Oil prices rebounded today primarily due to geopolitical supply-side concerns. Oil climbed from the lowest price in almost four weeks as Iran said that a disruption to crude supplies through the Strait of Hormuz would cause a shock to markets that “no country” could manage”.
Also adding to supply fears is Nigeria’s main labour unions suspended protests over the removal of fuel-import subsidies.
“Supply worries in Iran and Nigeria combined with the recovering U.S. economy and demand from developing markets are driving oil prices higher,” said Christophe Bellew, a senior broker at Jefferies Bache Ltd. in London, who predicts crude prices will rise further. “It’s only the weakness of the euro that’s stopping oil from making bigger advances.”
Crude oil for February delivery rose as much as a dollar to $99.65 a barrel from an earlier low of $98.60. On Friday oil reached a four-week low of $97.69.
There will be no floor trading in New York today because of the Martin Luther King Jr. holiday.

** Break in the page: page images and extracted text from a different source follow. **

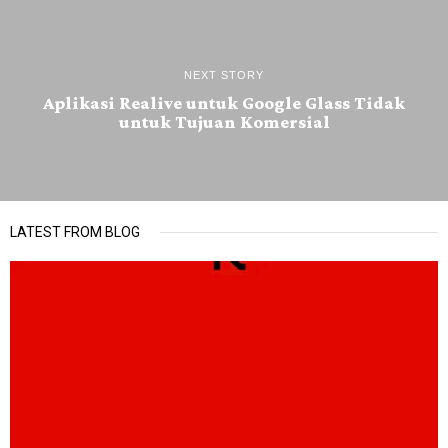
NEXT STORY
Aplikasi Realive untuk Google Glass Tidak
untuk Tujuan Komersial
LATEST FROM BLOG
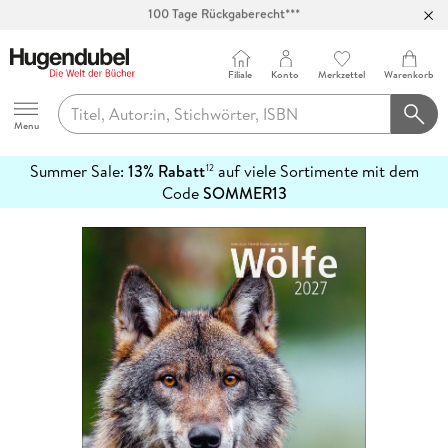
Abholung in über 100 Filialen
Filiale
Konto
Merkzettel
Warenkorb
Hugendubel
Menu
Summer Sale:
13% Rabatt
auf viele Sortimente mit dem
12
mehr
Code
SOMMER13
erfahren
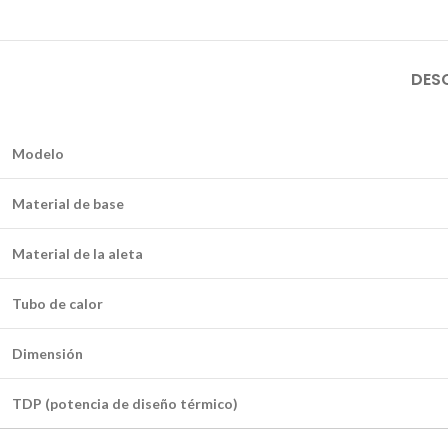
DES
Modelo
Material de base
Material de la aleta
Tubo de calor
Dimensión
TDP (potencia de diseño térmico)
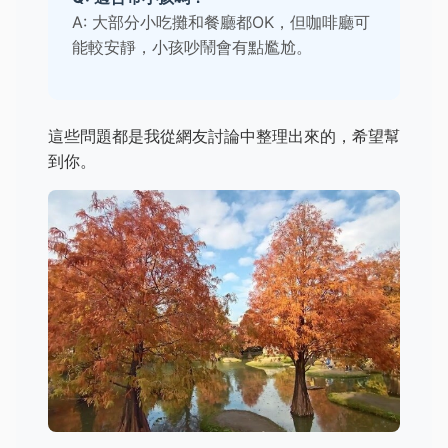
A: 大部分小吃攤和餐廳都OK，但咖啡廳可
能較安靜，小孩吵鬧會有點尷尬。
這些問題都是我從網友討論中整理出來的，希望幫
到你。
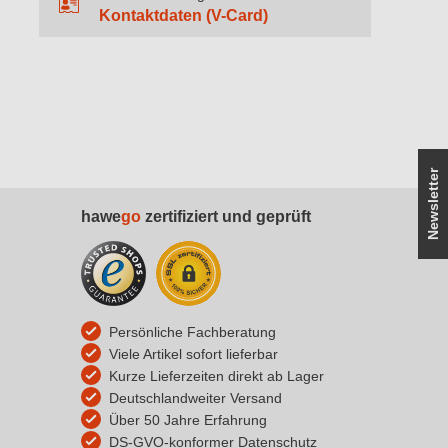
Kontaktdaten (V-Card)
Newsletter
hawe
go
zertifiziert und geprüft
Persönliche Fachberatung
Viele Artikel sofort lieferbar
Kurze Lieferzeiten direkt ab Lager
Deutschlandweiter Versand
Über 50 Jahre Erfahrung
DS-GVO-konformer Datenschutz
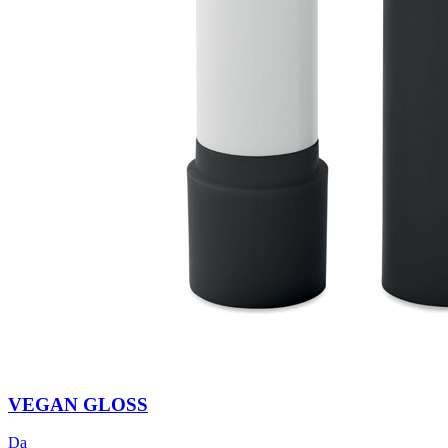
VEGAN GLOSS
Da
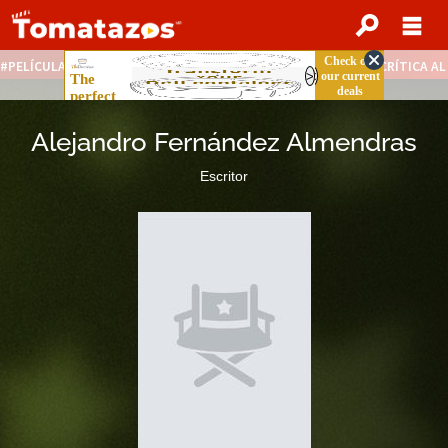
PELÍCULAS STREAMING GRATIS
NOTICIAS DESTACADAS
CRÍTICA A
Alejandro Fernández Almendras
Escritor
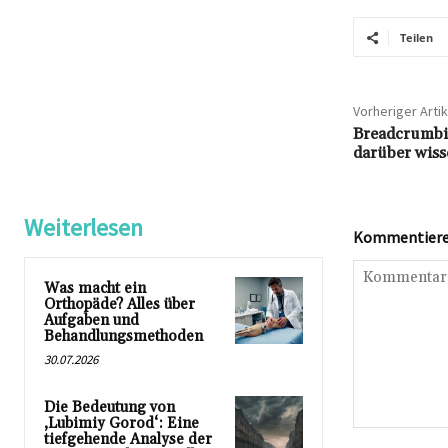
Teilen
Vorheriger Artik
Breadcrumbi
darüber wiss
Weiterlesen
Kommentieren
Was macht ein
Orthopäde? Alles über
Aufgaben und
Behandlungsmethoden
30.07.2026
Die Bedeutung von
‚Lubimiy Gorod‘: Eine
Kommentar:
tiefgehende Analyse der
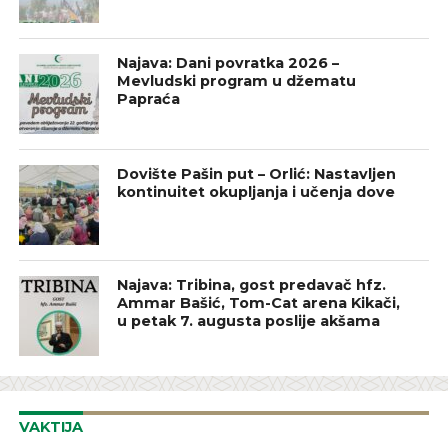
Najava: Dani povratka 2026 –
Mevludski program u džematu
Papraća
Dovište Pašin put – Orlić: Nastavljen
kontinuitet okupljanja i učenja dove
Najava: Tribina, gost predavač hfz.
Ammar Bašić, Tom-Cat arena Kikači,
u petak 7. augusta poslije akšama
VAKTIJA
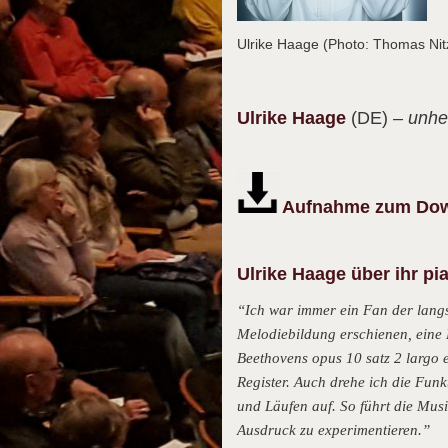
Ulrike Haage (Photo: Thomas Ni
Ulrike
Haage
(DE)
– unhe
Aufnahme zum Down
Ulrike Haage über ihr p
“Ich war immer ein Fan der lang
Melodiebildung erschienen, eine 
Beethovens opus 10 satz 2 largo e
Register. Auch drehe ich die Funk
und Läufen auf. So führt die Mus
Ausdruck zu experimentieren.”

Brent oil for February settlement was at $111.12 a barrel, up 68 cents on the London-based ICE Futures Europe exchange. The contract expires today. The more actively traded March futures rose 81 cents to $111.16 a barrel. The European benchmark contract’s premium to West Texas Intermediate futures was at $11.58, compared with a record $27.88 on Oct. 14.
The higher oil prices helped lift the Canadian dollar today. Canada is a major oil producer and hence its currency is sensitive to changes in oil prices. USDCAD fell to 1.0188 on Monday in late European trading from an earlier day high of 1.02551.